▶ **Problem details**
Please copy out each line of the listing that contains the word "https".

----------

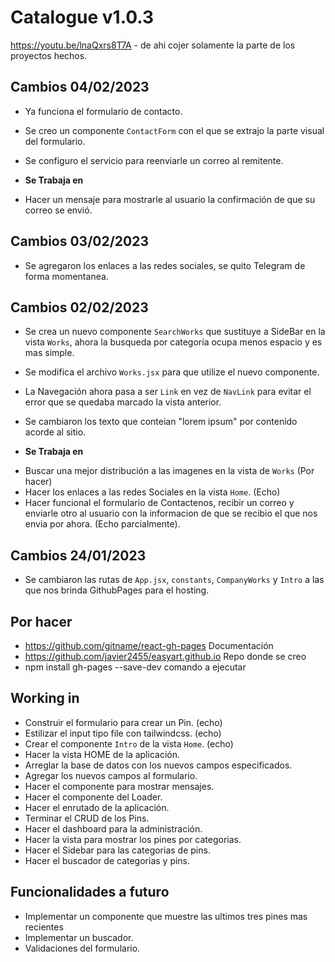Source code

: # Catalogue v1.0.3

https://youtu.be/lnaQxrs8T7A - de ahi cojer solamente la parte de los proyectos hechos.

## Cambios 04/02/2023
- Ya funciona el formulario de contacto.
- Se creo un componente `ContactForm` con el que se extrajo la parte visual del formulario. 
- Se configuro el servicio para reenviarle un correo al remitente.

- **Se Trabaja en**
* Hacer un mensaje para mostrarle al usuario la confirmación de que su correo se envió.

## Cambios 03/02/2023
- Se agregaron los enlaces a las redes sociales, se quito Telegram de forma momentanea.

## Cambios 02/02/2023
- Se crea un nuevo componente `SearchWorks` que sustituye a SideBar en la vista `Works`, ahora la busqueda por categoría ocupa menos espacio y es mas simple.
- Se modifica el archivo `Works.jsx` para que utilize el nuevo componente.
- La Navegación ahora pasa a ser `Link` en vez de `NavLink` para evitar el error que se quedaba marcado la vista anterior.
- Se cambiaron los texto que conteian "lorem ipsum" por contenido acorde al sitio.

- **Se Trabaja en**
* Buscar una mejor distribución a las imagenes en la vista de `Works` (Por hacer)
* Hacer los enlaces a las redes Sociales en la vista `Home`. (Echo)
* Hacer funcional el formulario de Contactenos, recibir un correo y enviarle otro al usuario con la informacion de que se recibio el que nos envia por ahora. (Echo parcialmente).

## Cambios 24/01/2023
- Se cambiaron las rutas de `App.jsx`, `constants`, `CompanyWorks` y `Intro` a las que nos brinda GithubPages para el hosting. 

## Por hacer
- https://github.com/gitname/react-gh-pages Documentación
- https://github.com/javier2455/easyart.github.io Repo donde se creo
- npm install gh-pages --save-dev comando a ejecutar

## Working in
- Construir el formulario para crear un Pin. (echo)
- Estilizar el input tipo file con tailwindcss. (echo)
- Crear el componente `Intro` de la vista `Home`. (echo)
- Hacer la vista HOME de la aplicación.
- Arreglar la base de datos con los nuevos campos especificados.
- Agregar los nuevos campos al formulario.
- Hacer el componente para mostrar mensajes. 
- Hacer el componente del Loader.
- Hacer el enrutado de la aplicación.
- Terminar el CRUD de los Pins.
- Hacer el dashboard para la administración.
- Hacer la vista para mostrar los pines por categorias.
- Hacer el Sidebar para las categorias de pins.
- Hacer el buscador de categorias y pins.

## Funcionalidades a futuro
- Implementar un componente que muestre las ultimos tres pines mas recientes
- Implementar un buscador.
- Validaciones del formulario.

----------

▶ **Solution**
https://youtu.be/lnaQxrs8T7A - de ahi cojer solamente la parte de los proyectos hechos.
- https://github.com/gitname/react-gh-pages Documentación
- https://github.com/javier2455/easyart.github.io Repo donde se creo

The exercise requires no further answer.